Needless to say, some parts in whatever you use in processing that response seem to be horrible broken in regard to Unicode. Something I'd hope wouldn't really happen that often in this millennium, but apparently it still does.
I figured out what it was by fiddling around in PowerShell a bit:
PS Home:\> $wc = new-object net.webclient
PS Home:\> $x = $wc.downloadstring('http://www.google.com/ig/calculator?hl=en&q=4000%20usd%20to%20gbp')
PS Home:\> [char[]]$x|%{"$_ - " + +$_}
...
" - 34
2 - 50
  - 160
4 - 52
9 - 57
8 - 56
. - 46
2 - 50
8 - 56
2 - 50
4 - 52
...
Also a quick look at the response headers revealed that the encoding is set correctly.
According to my tests with curl in the Terminal on OSX, by changing the International character encoding in the Terminal preferences : The encoding is iso latin 1.
When I set the encoding to UTF8 : I get "2?498.28243"

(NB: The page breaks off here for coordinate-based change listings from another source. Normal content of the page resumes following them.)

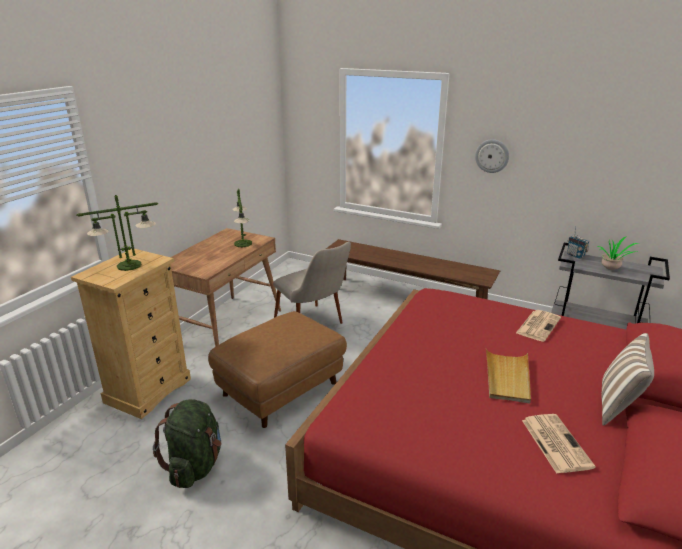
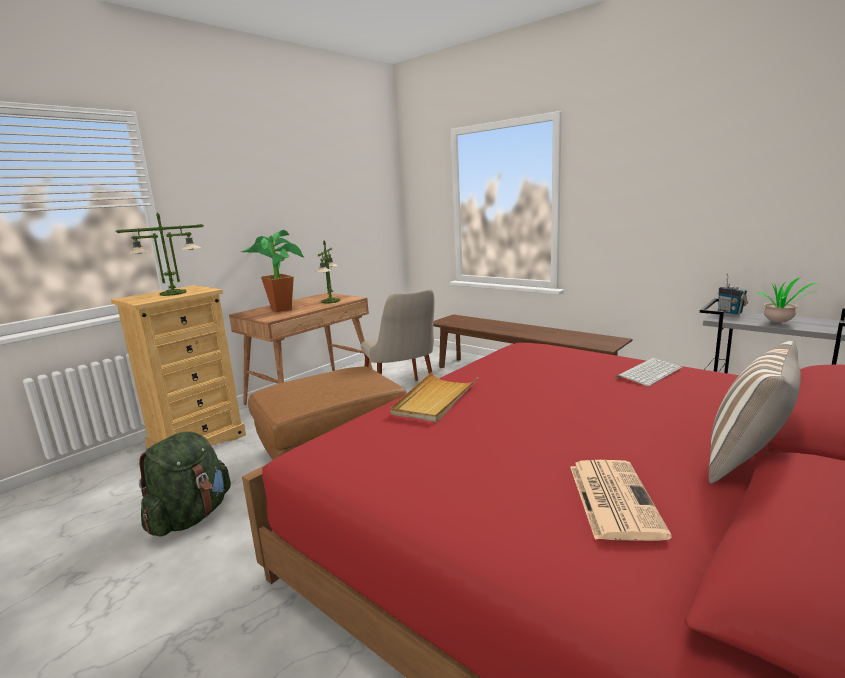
camera: 15 degrees right, 10 degrees down
(202, 256) = (282, 308): none -> potted plant
(492, 156) = (615, 199): wall clock -> none
(507, 378) = (573, 420): beige tray -> beige tray (435, 400)
(538, 325) = (648, 372): newspaper -> keyboard

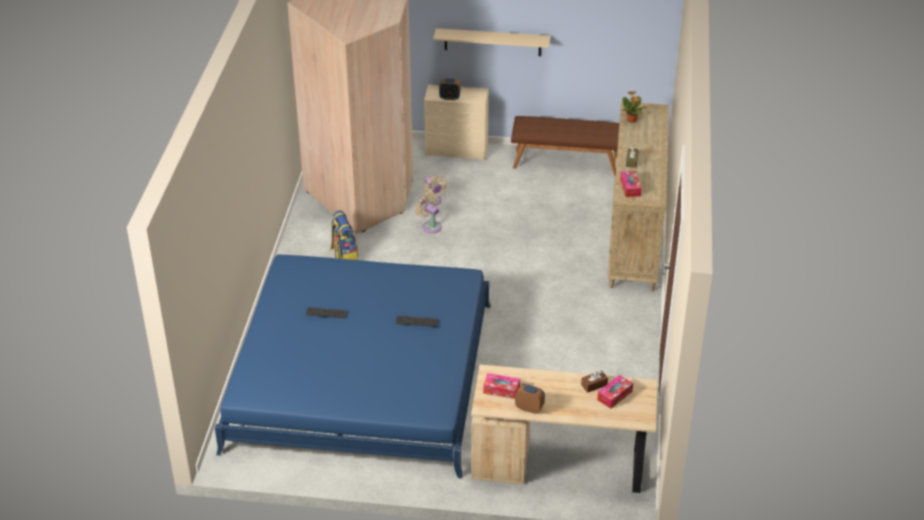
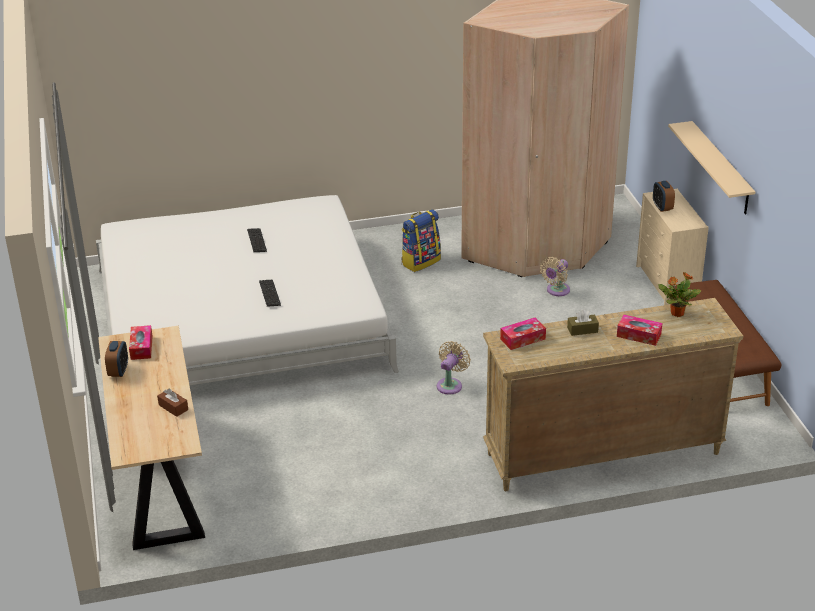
camera: 70 degrees right, 5 degrees down
(361, 376) = (241, 318): blue bed -> white bed
(430, 226) = (511, 300): beige fan -> beige fan (450, 384)
(614, 395) = (160, 425): tissue box -> tissue box (639, 335)

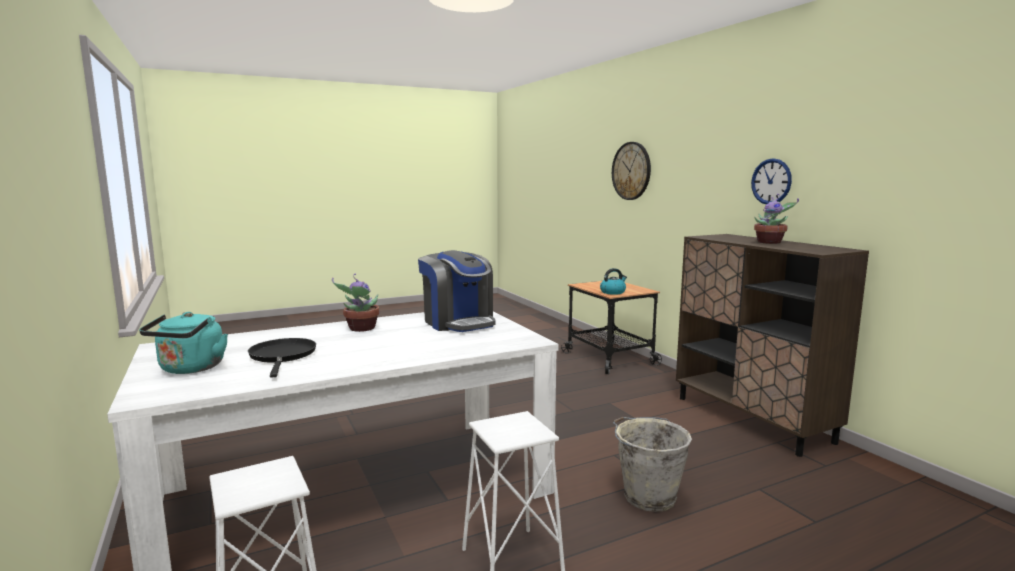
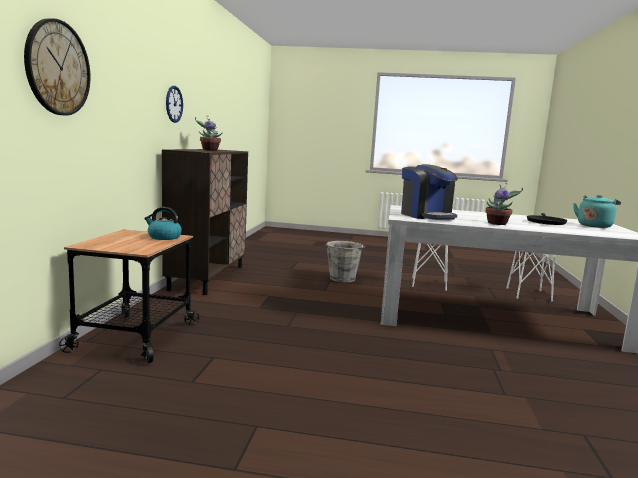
camera: 145 degrees left, 0 degrees up
(458, 322) = (426, 216): coffee machine -> coffee machine turned 150 degrees clockwise

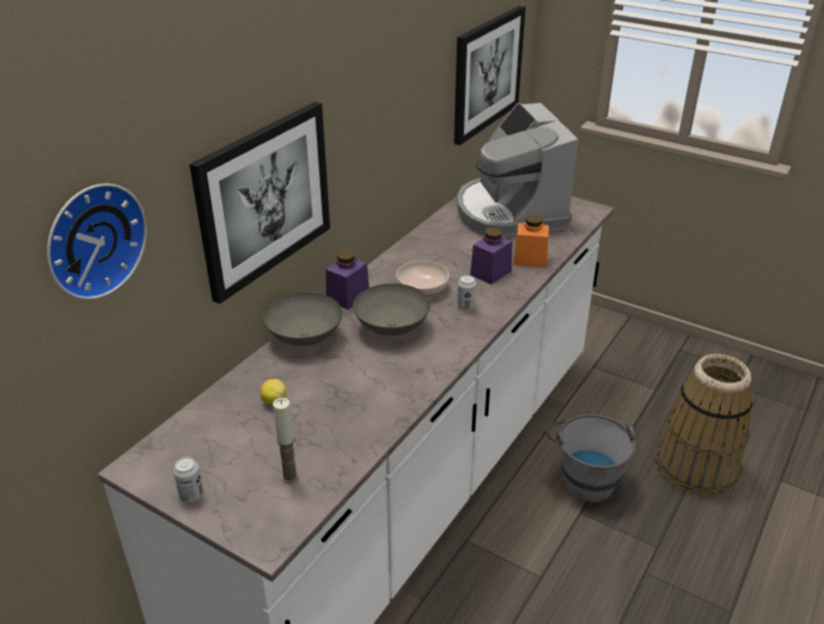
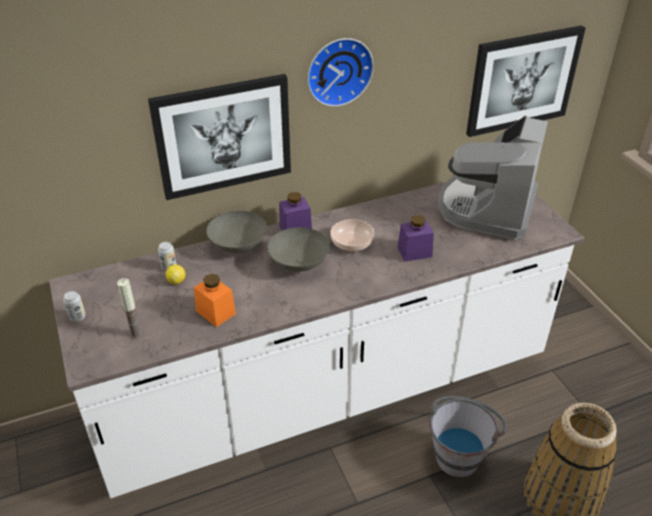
camera: 35 degrees right, 5 degrees up
(92, 239) = (57, 132): wall clock -> wall clock (338, 70)
(466, 307) = (366, 271): can -> can (169, 267)
(530, 259) = (457, 254): orange jar -> orange jar (216, 312)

When I set the encoding to MacRoman : I get "2†498.28243"
First solution : use a user agent from any browser (Safari on OSX 10.6.8 in this example)
curl -s -A 'Mozilla/5.0 (Macintosh; U; Intel Mac OS X 10_6_8; en-us) AppleWebKit/534.48 (KHTML, like Gecko) Version/5.1 Safari/534.48' 'http://www.google.com/ig/calculator?hl=en&q=4000%20usd%20to%20gbp'
Second solution : use iconv
curl -s 'http://www.google.com/ig/calculator?hl=en&q=4000%20usd%20to%20gbp' | iconv -t utf8 -f iso-8859-1
Try
set myUrl to quoted form of "http://www.google.com/ig/calculator?hl=en&q=4000%20usd%20to%20gbp"
set xxx to do shell script "curl " & myUrl & " | sed 's/[†]/,/'"